UK regulator seeks to get retail payments infrastructure upgrade back on track

The UK’s Payment Systems Regulator has launched a consultation on the New Payments Architecture programme. The NPA, which was first outlined in 2017, aims to improve the UK’s retail interbank payments infrastructure. Progress has, however, been slow, in part due to challenges in procuring a suitable provider. The PSR consultation seeks views on possible solutions to get the project back on track. 

What is the NPA?

The UK is in the process of renewing the clearing and settlement infrastructure for interbank retail payments. The idea is for the new infrastructure to enable increased participation, encourage greater innovation and competition, and improve resilience, among other things. The project is known as the New Payments Architecture (NPA) programme.
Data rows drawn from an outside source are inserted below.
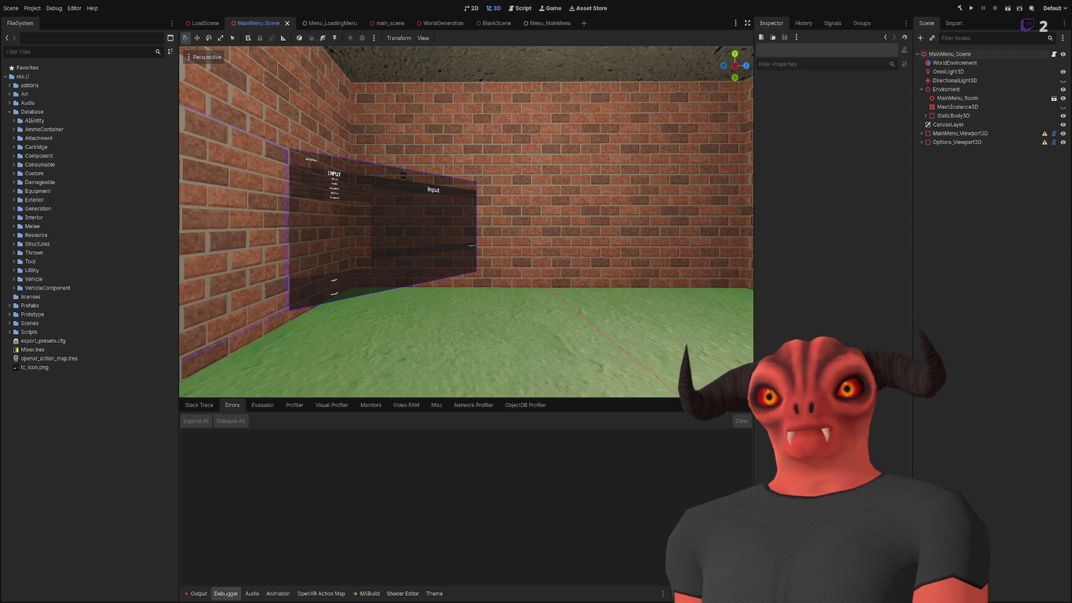
pyautogui.moveTo(467, 189); pyautogui.dragTo(450, 189)
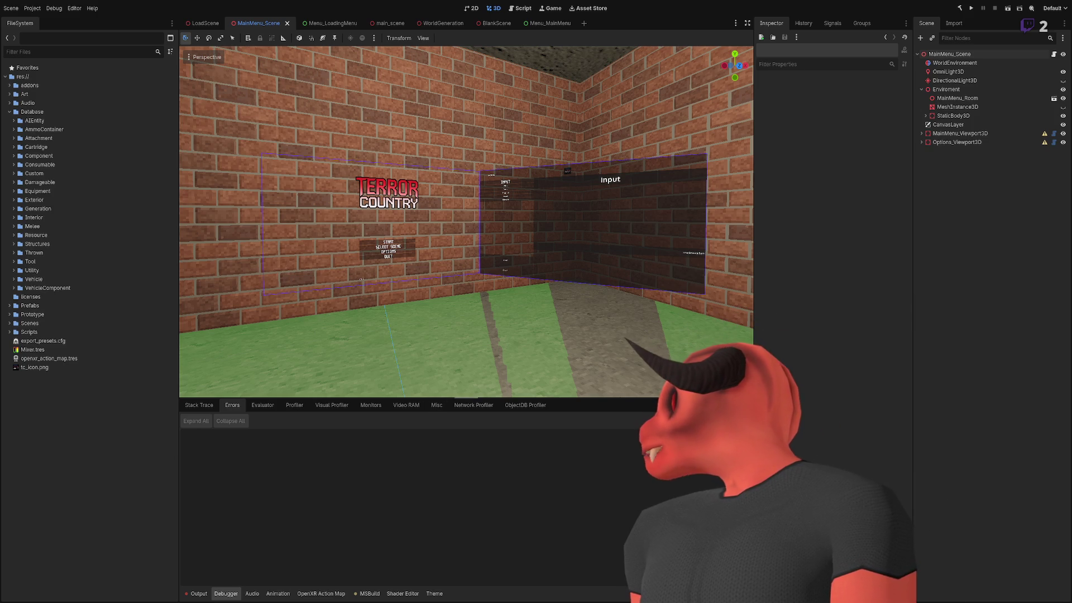
# Orbit up toward the room's ceiling, then fly toward the brick wall and back
pyautogui.moveTo(357, 268)
pyautogui.mouseDown()
pyautogui.moveTo(320, 335)
pyautogui.moveTo(327, 321)
pyautogui.mouseUp()
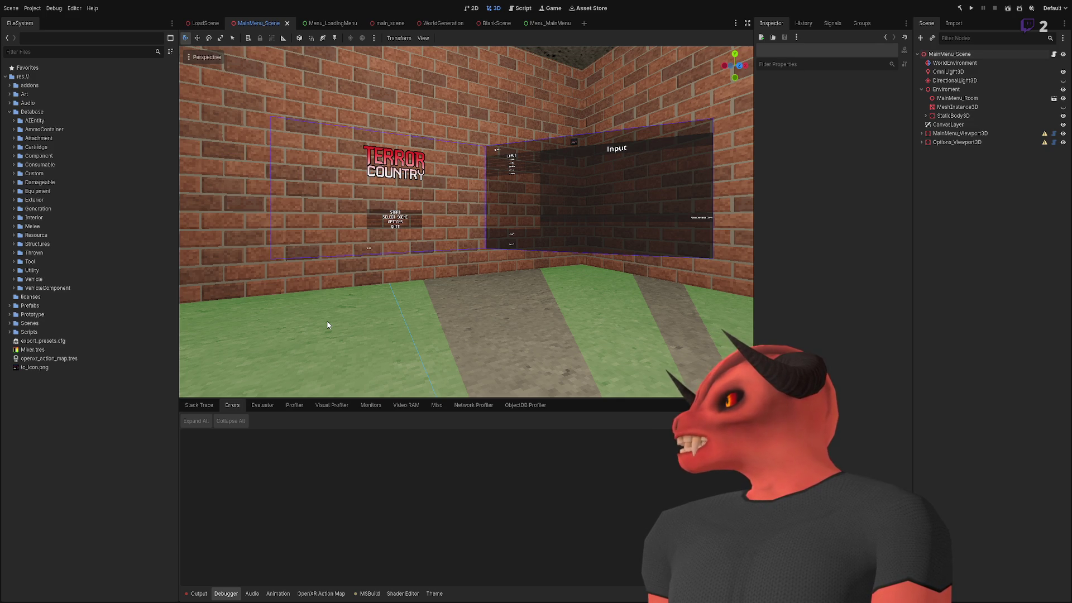
pyautogui.moveTo(327, 322); pyautogui.dragTo(327, 322)
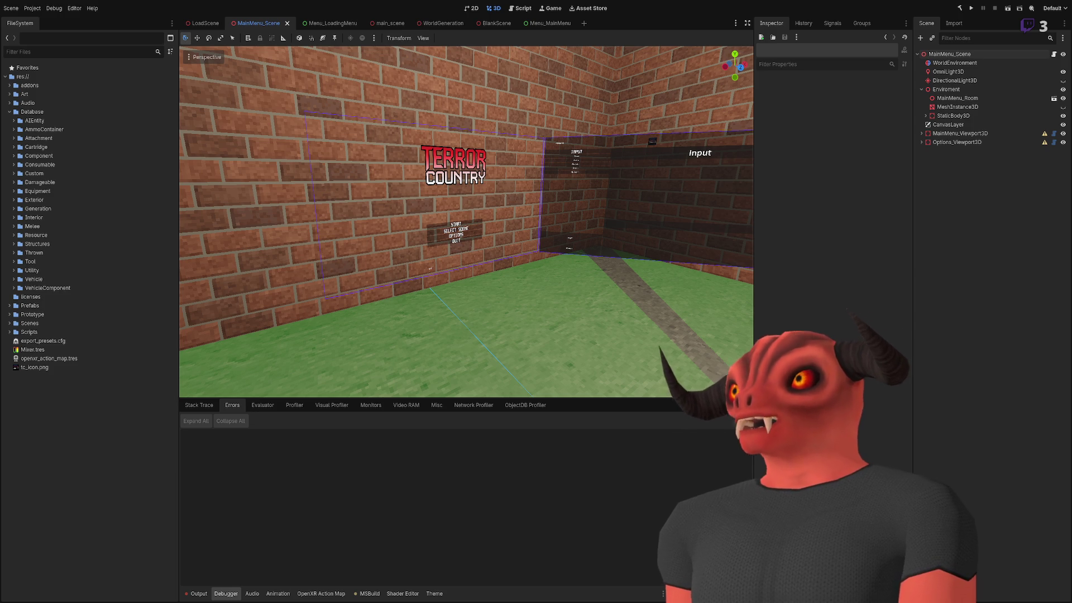
# Test-run the game, open LoadScene, select its WorldEnvironment node and the Database environment folder
pyautogui.click(971, 9)
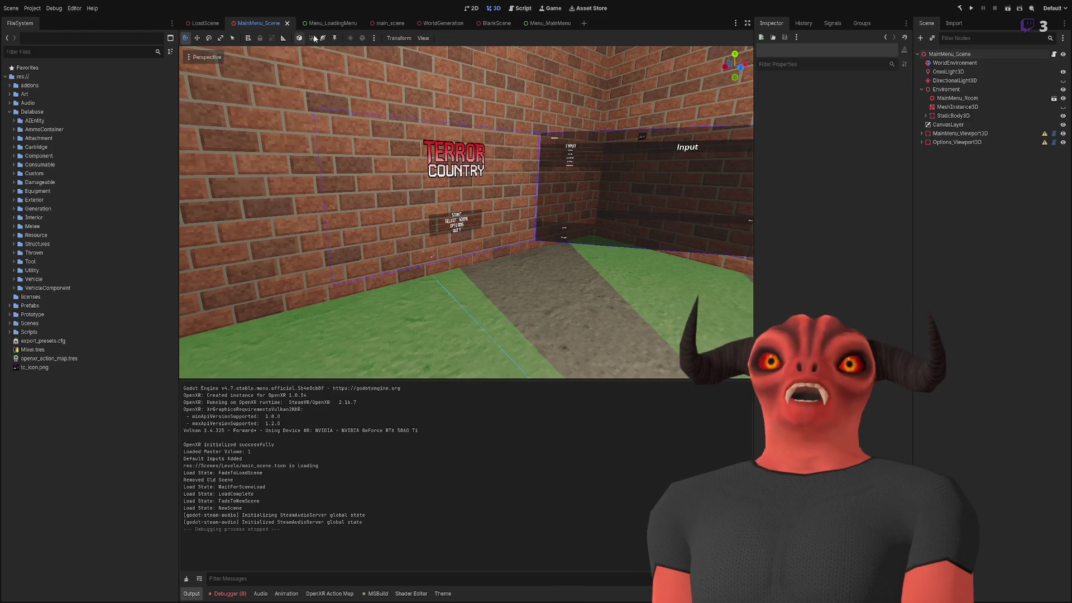
pyautogui.click(198, 25)
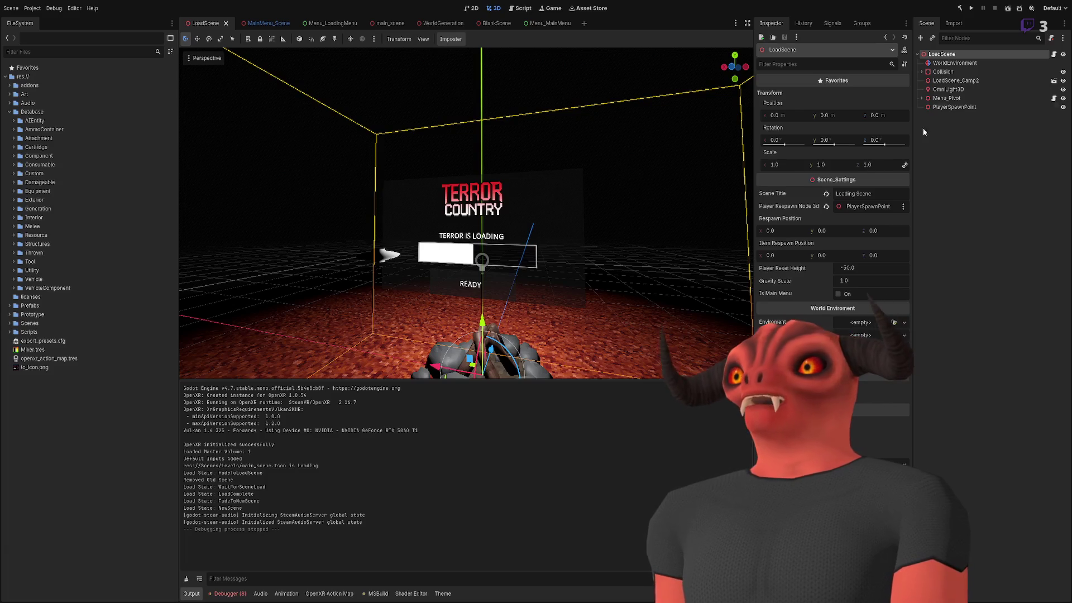
pyautogui.click(954, 63)
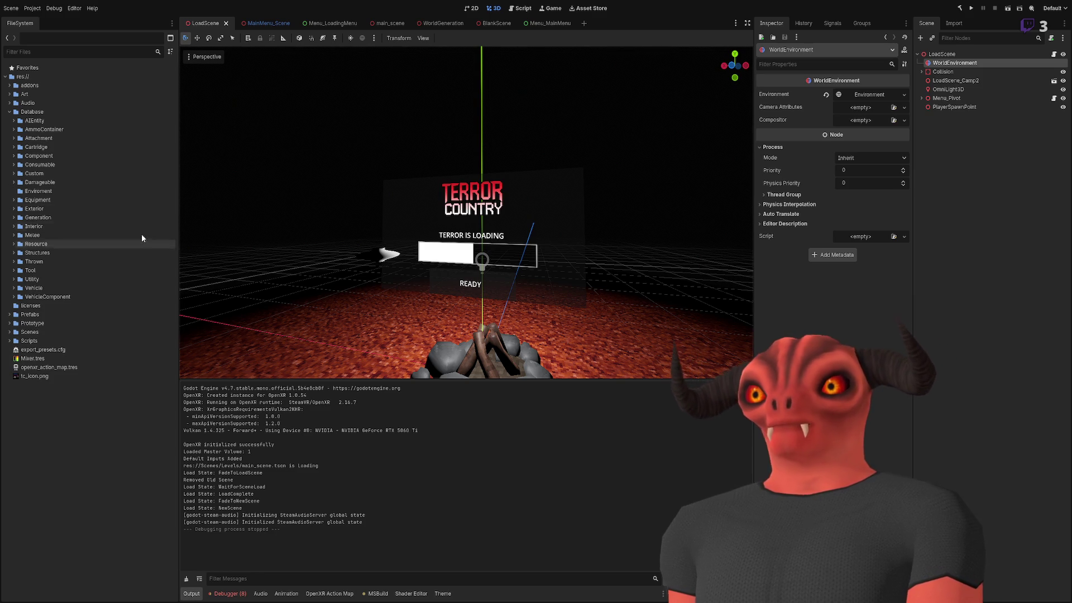
pyautogui.click(36, 191)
Pay.UK, the operator of the UK’s main retail payment systems, has been tasked with realising this vision. The process is being overseen by the Payment Systems Regulator (PSR) in collaboration with the Bank of England.

Challenges and delays

The NPA programme has faced several challenges and delays since its initial launch in 2017. Most recently, a key group of stakeholders raised concerns around costs, timescales and migration difficulties and recommended (among other things) that the ongoing competitive procurement process for a central infrastructure services provider be cancelled in favour of instructing the incumbent provider, Vocalink. In response, Pay.UK paused the procurement process and requested an exemption from its obligations to run a competitive procurement. The PSR rejected this request last month, citing concerns around fair competition and value for money.

The NPA experience illustrates some of the practical difficulties in modernising legacy infrastructure, a process that many incumbent players in the financial sector have had to grapple with.

PSR consultation

It is against this backdrop that the PSR has launched a consultation. The consultation paper acknowledges the challenges faced by Pay.UK and the need to tackle some of the risks posed by the programme. To that end, it is seeking stakeholder views on various remedies. 

In particular:

1. Scope of the procurement

The original plan was for the procurement contract to include core clearing and settlement services plus an additional set of common services to migrate both Faster Payments and Bacs transactions to the NPA. The PSR considers the complexity involved in providing all these services to be a key source of delay. It suggests the services to support Bacs migration could be carved out of the initial procurement contract, and that such services could be procured at a later stage or provided through market-led propositions.

2. Approach to procurement

Given the disruption to the procurement process over the last year, the PSR is seeking views on whether Pay.UK should continue with the current competitive procurement, start a new competitive procurement or directly negotiate with Vocalink without a competitive procurement. It acknowledges there are advantages and disadvantages to all three options.

3. Promoting competition and innovation

Following a call for input on the NPA last year, the PSR proposes a list of design principles it expects Pay.UK to follow. This includes, for example, ensuring that the central infrastructure has a “thin” collaborative infrastructure and a wide range of access options in order to encourage competition and innovation. 

It also proposes various measures and governance principles to mitigate against the risk of the central infrastructure service provider gaining a dominant position within the NPA ecosystem. 

4. Pricing

The PSR proposes that Pay.UK should have a role in setting the price levels for users. It notes that prices should be set using proportionate, objective and non-discriminatory criteria (in line with existing regulatory requirements) and proposes five additional pricing principles. Under these principles, prices would need to: (i) reflect efficiently incurred costs; (ii) incentivise utilisation of the NPA; (iii) foster competition in services to end users; (iv) be transparent and predictable; and (v) adapt to changing competitive conditions.

Next steps

The consultation paper sets out various specific questions for feedback.

In relation to the questions relating to the scope of, and approach to, procurement, stakeholders have until 19 March 2021 to respond. The PSR aims to provide its initial response in Q3 2021 and final decision in Q4 2021. The NPA procurement process will remain on hold in the meantime.

In relation to questions relating to competition, innovation and pricing, stakeholders have until 5 May 2021 to respond. These responses will inform a policy statement, expected to be published in Q4 2021.